Exercise goal: The records that follow should be copied in full, exactly as they read.

Source records:
+ + + +

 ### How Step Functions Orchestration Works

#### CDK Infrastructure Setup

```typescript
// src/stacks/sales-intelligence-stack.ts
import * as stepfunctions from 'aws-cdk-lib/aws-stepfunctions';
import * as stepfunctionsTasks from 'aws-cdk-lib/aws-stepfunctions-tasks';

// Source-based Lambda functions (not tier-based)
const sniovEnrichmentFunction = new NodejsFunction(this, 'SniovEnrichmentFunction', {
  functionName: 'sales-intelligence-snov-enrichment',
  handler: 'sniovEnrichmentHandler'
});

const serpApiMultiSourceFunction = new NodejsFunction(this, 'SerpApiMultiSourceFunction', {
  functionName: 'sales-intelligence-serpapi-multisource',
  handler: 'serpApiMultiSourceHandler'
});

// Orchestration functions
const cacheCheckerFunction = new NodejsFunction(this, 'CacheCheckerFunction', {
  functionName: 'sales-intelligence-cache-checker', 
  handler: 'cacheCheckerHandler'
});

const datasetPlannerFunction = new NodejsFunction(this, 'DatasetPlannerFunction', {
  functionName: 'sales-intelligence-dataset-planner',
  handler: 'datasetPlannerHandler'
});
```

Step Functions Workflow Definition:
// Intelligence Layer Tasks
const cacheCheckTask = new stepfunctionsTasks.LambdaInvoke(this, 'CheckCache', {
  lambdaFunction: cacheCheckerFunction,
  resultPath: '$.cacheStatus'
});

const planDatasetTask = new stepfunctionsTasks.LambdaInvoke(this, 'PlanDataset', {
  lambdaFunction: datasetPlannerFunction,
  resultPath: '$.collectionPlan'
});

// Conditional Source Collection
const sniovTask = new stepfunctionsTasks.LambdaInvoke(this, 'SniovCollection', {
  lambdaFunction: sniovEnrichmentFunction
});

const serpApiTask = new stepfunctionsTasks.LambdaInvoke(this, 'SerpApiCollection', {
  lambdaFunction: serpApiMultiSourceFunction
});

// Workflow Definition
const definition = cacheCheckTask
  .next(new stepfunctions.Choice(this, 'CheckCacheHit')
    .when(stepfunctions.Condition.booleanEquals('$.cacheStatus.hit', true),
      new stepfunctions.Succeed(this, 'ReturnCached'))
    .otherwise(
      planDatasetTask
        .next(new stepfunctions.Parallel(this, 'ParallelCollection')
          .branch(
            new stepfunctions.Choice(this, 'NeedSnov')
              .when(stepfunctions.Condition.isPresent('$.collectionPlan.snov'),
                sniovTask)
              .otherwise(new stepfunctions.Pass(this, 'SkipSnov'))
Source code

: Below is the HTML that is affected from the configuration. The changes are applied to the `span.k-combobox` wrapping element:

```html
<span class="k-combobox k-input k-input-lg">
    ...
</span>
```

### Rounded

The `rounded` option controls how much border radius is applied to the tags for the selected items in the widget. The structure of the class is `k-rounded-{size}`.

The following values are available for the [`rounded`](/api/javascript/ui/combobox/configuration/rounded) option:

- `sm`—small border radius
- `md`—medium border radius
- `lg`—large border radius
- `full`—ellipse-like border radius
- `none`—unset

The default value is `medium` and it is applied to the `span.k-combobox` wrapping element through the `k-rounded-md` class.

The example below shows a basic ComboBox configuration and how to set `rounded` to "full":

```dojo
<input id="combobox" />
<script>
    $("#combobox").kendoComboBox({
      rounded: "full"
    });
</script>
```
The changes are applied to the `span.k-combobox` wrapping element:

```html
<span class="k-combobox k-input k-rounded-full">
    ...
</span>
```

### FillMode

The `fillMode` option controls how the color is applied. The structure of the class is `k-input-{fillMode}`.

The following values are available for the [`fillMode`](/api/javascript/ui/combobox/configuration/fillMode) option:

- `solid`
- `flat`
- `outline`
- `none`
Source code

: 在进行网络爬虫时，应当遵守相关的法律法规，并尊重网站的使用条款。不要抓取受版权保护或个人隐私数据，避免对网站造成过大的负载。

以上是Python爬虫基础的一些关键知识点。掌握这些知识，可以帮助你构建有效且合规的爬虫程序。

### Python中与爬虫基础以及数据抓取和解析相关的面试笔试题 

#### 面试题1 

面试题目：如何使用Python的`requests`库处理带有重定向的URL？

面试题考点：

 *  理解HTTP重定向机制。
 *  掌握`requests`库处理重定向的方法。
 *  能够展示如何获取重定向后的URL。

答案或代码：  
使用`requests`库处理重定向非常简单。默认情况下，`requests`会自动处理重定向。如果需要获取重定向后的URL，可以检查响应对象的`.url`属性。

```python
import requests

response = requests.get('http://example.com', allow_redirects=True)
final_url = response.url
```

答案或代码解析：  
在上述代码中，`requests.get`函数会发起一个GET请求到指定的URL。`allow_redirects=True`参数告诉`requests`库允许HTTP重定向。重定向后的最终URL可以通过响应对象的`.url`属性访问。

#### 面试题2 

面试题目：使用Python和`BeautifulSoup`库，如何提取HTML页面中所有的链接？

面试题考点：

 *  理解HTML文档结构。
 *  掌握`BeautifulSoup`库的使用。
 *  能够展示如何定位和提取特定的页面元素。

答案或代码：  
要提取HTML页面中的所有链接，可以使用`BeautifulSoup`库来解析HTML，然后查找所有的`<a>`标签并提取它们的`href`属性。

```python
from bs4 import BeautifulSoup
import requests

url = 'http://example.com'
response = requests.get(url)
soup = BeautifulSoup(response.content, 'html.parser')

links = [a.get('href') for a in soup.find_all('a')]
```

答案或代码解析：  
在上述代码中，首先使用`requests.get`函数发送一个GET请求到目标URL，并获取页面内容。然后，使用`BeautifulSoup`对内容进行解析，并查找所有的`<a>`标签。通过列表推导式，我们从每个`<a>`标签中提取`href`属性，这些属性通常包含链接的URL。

+ + + +

Response:
 ### How Step Functions Orchestration Works

#### CDK Infrastructure Setup

```typescript
// src/stacks/sales-intelligence-stack.ts
import * as stepfunctions from 'aws-cdk-lib/aws-stepfunctions';
import * as stepfunctionsTasks from 'aws-cdk-lib/aws-stepfunctions-tasks';

// Source-based Lambda functions (not tier-based)
const sniovEnrichmentFunction = new NodejsFunction(this, 'SniovEnrichmentFunction', {
  functionName: 'sales-intelligence-snov-enrichment',
  handler: 'sniovEnrichmentHandler'
});

const serpApiMultiSourceFunction = new NodejsFunction(this, 'SerpApiMultiSourceFunction', {
  functionName: 'sales-intelligence-serpapi-multisource',
  handler: 'serpApiMultiSourceHandler'
});

// Orchestration functions
const cacheCheckerFunction = new NodejsFunction(this, 'CacheCheckerFunction', {
  functionName: 'sales-intelligence-cache-checker', 
  handler: 'cacheCheckerHandler'
});

const datasetPlannerFunction = new NodejsFunction(this, 'DatasetPlannerFunction', {
  functionName: 'sales-intelligence-dataset-planner',
  handler: 'datasetPlannerHandler'
});
```

Step Functions Workflow Definition:
// Intelligence Layer Tasks
const cacheCheckTask = new stepfunctionsTasks.LambdaInvoke(this, 'CheckCache', {
  lambdaFunction: cacheCheckerFunction,
  resultPath: '$.cacheStatus'
});

const planDatasetTask = new stepfunctionsTasks.LambdaInvoke(this, 'PlanDataset', {
  lambdaFunction: datasetPlannerFunction,
  resultPath: '$.collectionPlan'
});

// Conditional Source Collection
const sniovTask = new stepfunctionsTasks.LambdaInvoke(this, 'SniovCollection', {
  lambdaFunction: sniovEnrichmentFunction
});

const serpApiTask = new stepfunctionsTasks.LambdaInvoke(this, 'SerpApiCollection', {
  lambdaFunction: serpApiMultiSourceFunction
});

// Workflow Definition
const definition = cacheCheckTask
  .next(new stepfunctions.Choice(this, 'CheckCacheHit')
    .when(stepfunctions.Condition.booleanEquals('$.cacheStatus.hit', true),
      new stepfunctions.Succeed(this, 'ReturnCached'))
    .otherwise(
      planDatasetTask
        .next(new stepfunctions.Parallel(this, 'ParallelCollection')
          .branch(
            new stepfunctions.Choice(this, 'NeedSnov')
              .when(stepfunctions.Condition.isPresent('$.collectionPlan.snov'),
                sniovTask)
              .otherwise(new stepfunctions.Pass(this, 'SkipSnov'))
Source code

: Below is the HTML that is affected from the configuration. The changes are applied to the `span.k-combobox` wrapping element:

```html
<span class="k-combobox k-input k-input-lg">
    ...
</span>
```

### Rounded

The `rounded` option controls how much border radius is applied to the tags for the selected items in the widget. The structure of the class is `k-rounded-{size}`.

The following values are available for the [`rounded`](/api/javascript/ui/combobox/configuration/rounded) option:

- `sm`—small border radius
- `md`—medium border radius
- `lg`—large border radius
- `full`—ellipse-like border radius
- `none`—unset

The default value is `medium` and it is applied to the `span.k-combobox` wrapping element through the `k-rounded-md` class.

The example below shows a basic ComboBox configuration and how to set `rounded` to "full":

```dojo
<input id="combobox" />
<script>
    $("#combobox").kendoComboBox({
      rounded: "full"
    });
</script>
```
The changes are applied to the `span.k-combobox` wrapping element:

```html
<span class="k-combobox k-input k-rounded-full">
    ...
</span>
```

### FillMode

The `fillMode` option controls how the color is applied. The structure of the class is `k-input-{fillMode}`.

The following values are available for the [`fillMode`](/api/javascript/ui/combobox/configuration/fillMode) option:

- `solid`
- `flat`
- `outline`
- `none`
Source code

: 在进行网络爬虫时，应当遵守相关的法律法规，并尊重网站的使用条款。不要抓取受版权保护或个人隐私数据，避免对网站造成过大的负载。

以上是Python爬虫基础的一些关键知识点。掌握这些知识，可以帮助你构建有效且合规的爬虫程序。

### Python中与爬虫基础以及数据抓取和解析相关的面试笔试题 

#### 面试题1 

面试题目：如何使用Python的`requests`库处理带有重定向的URL？

面试题考点：

 *  理解HTTP重定向机制。
 *  掌握`requests`库处理重定向的方法。
 *  能够展示如何获取重定向后的URL。

答案或代码：  
使用`requests`库处理重定向非常简单。默认情况下，`requests`会自动处理重定向。如果需要获取重定向后的URL，可以检查响应对象的`.url`属性。

```python
import requests

response = requests.get('http://example.com', allow_redirects=True)
final_url = response.url
```

答案或代码解析：  
在上述代码中，`requests.get`函数会发起一个GET请求到指定的URL。`allow_redirects=True`参数告诉`requests`库允许HTTP重定向。重定向后的最终URL可以通过响应对象的`.url`属性访问。

#### 面试题2 

面试题目：使用Python和`BeautifulSoup`库，如何提取HTML页面中所有的链接？

面试题考点：

 *  理解HTML文档结构。
 *  掌握`BeautifulSoup`库的使用。
 *  能够展示如何定位和提取特定的页面元素。

答案或代码：  
要提取HTML页面中的所有链接，可以使用`BeautifulSoup`库来解析HTML，然后查找所有的`<a>`标签并提取它们的`href`属性。

```python
from bs4 import BeautifulSoup
import requests

url = 'http://example.com'
response = requests.get(url)
soup = BeautifulSoup(response.content, 'html.parser')

links = [a.get('href') for a in soup.find_all('a')]
```

答案或代码解析：  
在上述代码中，首先使用`requests.get`函数发送一个GET请求到目标URL，并获取页面内容。然后，使用`BeautifulSoup`对内容进行解析，并查找所有的`<a>`标签。通过列表推导式，我们从每个`<a>`标签中提取`href`属性，这些属性通常包含链接的URL。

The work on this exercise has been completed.